- **What is needed**: Since pictures are not wanted, repeat only the text of the records, word for word.

Saved data entries:
◆ ◆ ◆ ◆

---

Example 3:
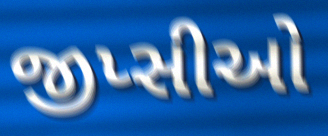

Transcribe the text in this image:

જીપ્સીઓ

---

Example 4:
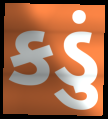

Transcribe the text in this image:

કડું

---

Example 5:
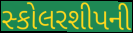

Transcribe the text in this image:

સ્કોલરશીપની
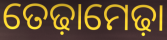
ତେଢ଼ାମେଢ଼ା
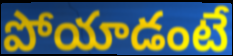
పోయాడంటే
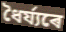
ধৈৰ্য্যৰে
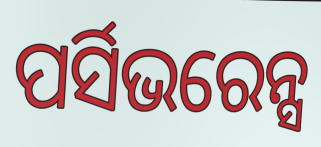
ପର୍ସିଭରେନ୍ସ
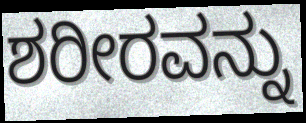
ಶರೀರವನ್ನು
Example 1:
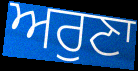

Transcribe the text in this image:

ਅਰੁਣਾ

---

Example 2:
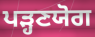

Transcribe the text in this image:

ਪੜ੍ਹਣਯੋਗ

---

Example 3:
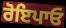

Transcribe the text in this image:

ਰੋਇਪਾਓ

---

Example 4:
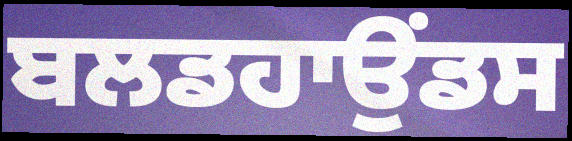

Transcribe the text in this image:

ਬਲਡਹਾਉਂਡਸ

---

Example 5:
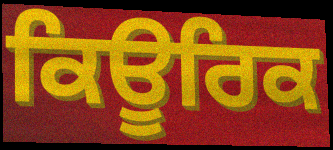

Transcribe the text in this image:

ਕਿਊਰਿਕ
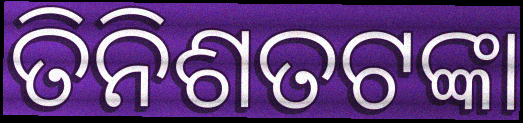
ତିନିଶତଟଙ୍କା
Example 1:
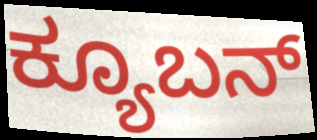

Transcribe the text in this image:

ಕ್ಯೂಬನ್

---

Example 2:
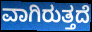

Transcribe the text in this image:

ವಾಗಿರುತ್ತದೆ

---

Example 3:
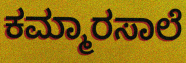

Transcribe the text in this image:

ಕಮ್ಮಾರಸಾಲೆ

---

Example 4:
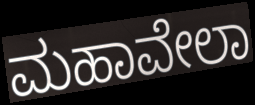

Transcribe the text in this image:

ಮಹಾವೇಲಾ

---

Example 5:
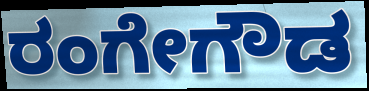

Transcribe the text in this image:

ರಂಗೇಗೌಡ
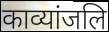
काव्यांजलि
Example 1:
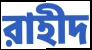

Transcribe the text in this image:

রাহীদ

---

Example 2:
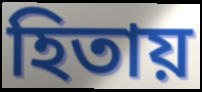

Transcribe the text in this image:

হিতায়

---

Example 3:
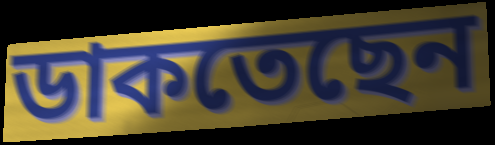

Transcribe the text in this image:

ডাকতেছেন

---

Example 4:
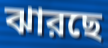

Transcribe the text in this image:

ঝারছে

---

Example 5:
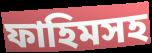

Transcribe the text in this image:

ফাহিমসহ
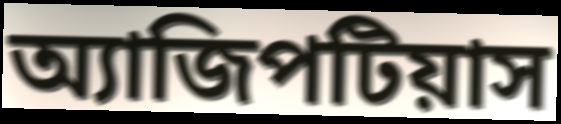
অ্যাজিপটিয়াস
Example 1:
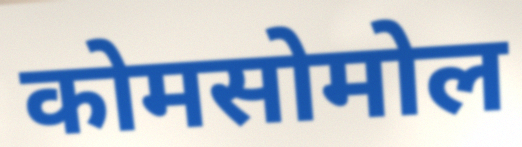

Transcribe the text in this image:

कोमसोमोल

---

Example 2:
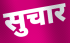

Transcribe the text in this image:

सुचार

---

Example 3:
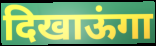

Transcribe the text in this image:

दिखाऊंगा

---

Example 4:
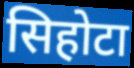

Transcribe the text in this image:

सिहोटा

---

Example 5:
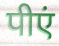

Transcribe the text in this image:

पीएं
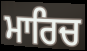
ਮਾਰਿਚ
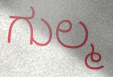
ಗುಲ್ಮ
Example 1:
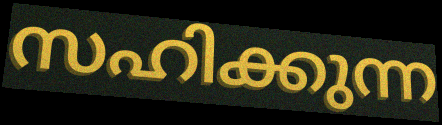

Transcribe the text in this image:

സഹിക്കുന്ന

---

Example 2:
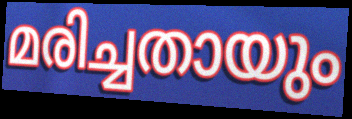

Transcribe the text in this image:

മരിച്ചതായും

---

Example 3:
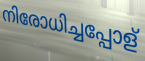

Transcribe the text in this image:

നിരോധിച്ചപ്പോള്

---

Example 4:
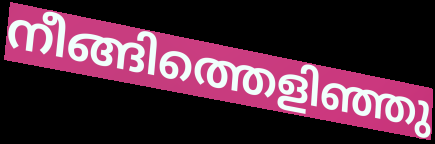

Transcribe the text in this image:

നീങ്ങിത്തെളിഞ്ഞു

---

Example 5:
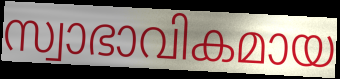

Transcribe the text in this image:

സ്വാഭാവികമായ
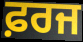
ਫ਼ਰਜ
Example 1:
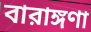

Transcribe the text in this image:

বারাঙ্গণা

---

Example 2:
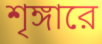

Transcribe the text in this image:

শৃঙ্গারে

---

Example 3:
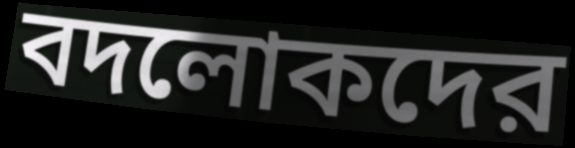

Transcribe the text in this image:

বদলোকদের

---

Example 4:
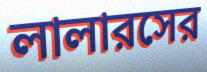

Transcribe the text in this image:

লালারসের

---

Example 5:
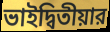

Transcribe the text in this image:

◆ ◆ ◆ ◆

- **Problem solution**:
---

Example 3:

Transcribe the text in this image:

જીપ્સીઓ

---

Example 4:

Transcribe the text in this image:

કડું

---

Example 5:

Transcribe the text in this image:

સ્કોલરશીપની
ତେଢ଼ାମେଢ଼ା
పోయాడంటే
ধৈৰ্য্যৰে
ପର୍ସିଭରେନ୍ସ
ಶರೀರವನ್ನು
Example 1:

Transcribe the text in this image:

ਅਰੁਣਾ

---

Example 2:

Transcribe the text in this image:

ਪੜ੍ਹਣਯੋਗ

---

Example 3:

Transcribe the text in this image:

ਰੋਇਪਾਓ

---

Example 4:

Transcribe the text in this image:

ਬਲਡਹਾਉਂਡਸ

---

Example 5:

Transcribe the text in this image:

ਕਿਊਰਿਕ
ତିନିଶତଟଙ୍କା
Example 1:

Transcribe the text in this image:

ಕ್ಯೂಬನ್

---

Example 2:

Transcribe the text in this image:

ವಾಗಿರುತ್ತದೆ

---

Example 3:

Transcribe the text in this image:

ಕಮ್ಮಾರಸಾಲೆ

---

Example 4:

Transcribe the text in this image:

ಮಹಾವೇಲಾ

---

Example 5:

Transcribe the text in this image:

ರಂಗೇಗೌಡ
काव्यांजलि
Example 1:

Transcribe the text in this image:

রাহীদ

---

Example 2:

Transcribe the text in this image:

হিতায়

---

Example 3:

Transcribe the text in this image:

ডাকতেছেন

---

Example 4:

Transcribe the text in this image:

ঝারছে

---

Example 5:

Transcribe the text in this image:

ফাহিমসহ
অ্যাজিপটিয়াস
Example 1:

Transcribe the text in this image:

कोमसोमोल

---

Example 2:

Transcribe the text in this image:

सुचार

---

Example 3:

Transcribe the text in this image:

दिखाऊंगा

---

Example 4:

Transcribe the text in this image:

सिहोटा

---

Example 5:

Transcribe the text in this image:

पीएं
ਮਾਰਿਚ
ಗುಲ್ಮ
Example 1:

Transcribe the text in this image:

സഹിക്കുന്ന

---

Example 2:

Transcribe the text in this image:

മരിച്ചതായും

---

Example 3:

Transcribe the text in this image:

നിരോധിച്ചപ്പോള്

---

Example 4:

Transcribe the text in this image:

നീങ്ങിത്തെളിഞ്ഞു

---

Example 5:

Transcribe the text in this image:

സ്വാഭാവികമായ
ਫ਼ਰਜ
Example 1:

Transcribe the text in this image:

বারাঙ্গণা

---

Example 2:

Transcribe the text in this image:

শৃঙ্গারে

---

Example 3:

Transcribe the text in this image:

বদলোকদের

---

Example 4:

Transcribe the text in this image:

লালারসের

---

Example 5:

Transcribe the text in this image:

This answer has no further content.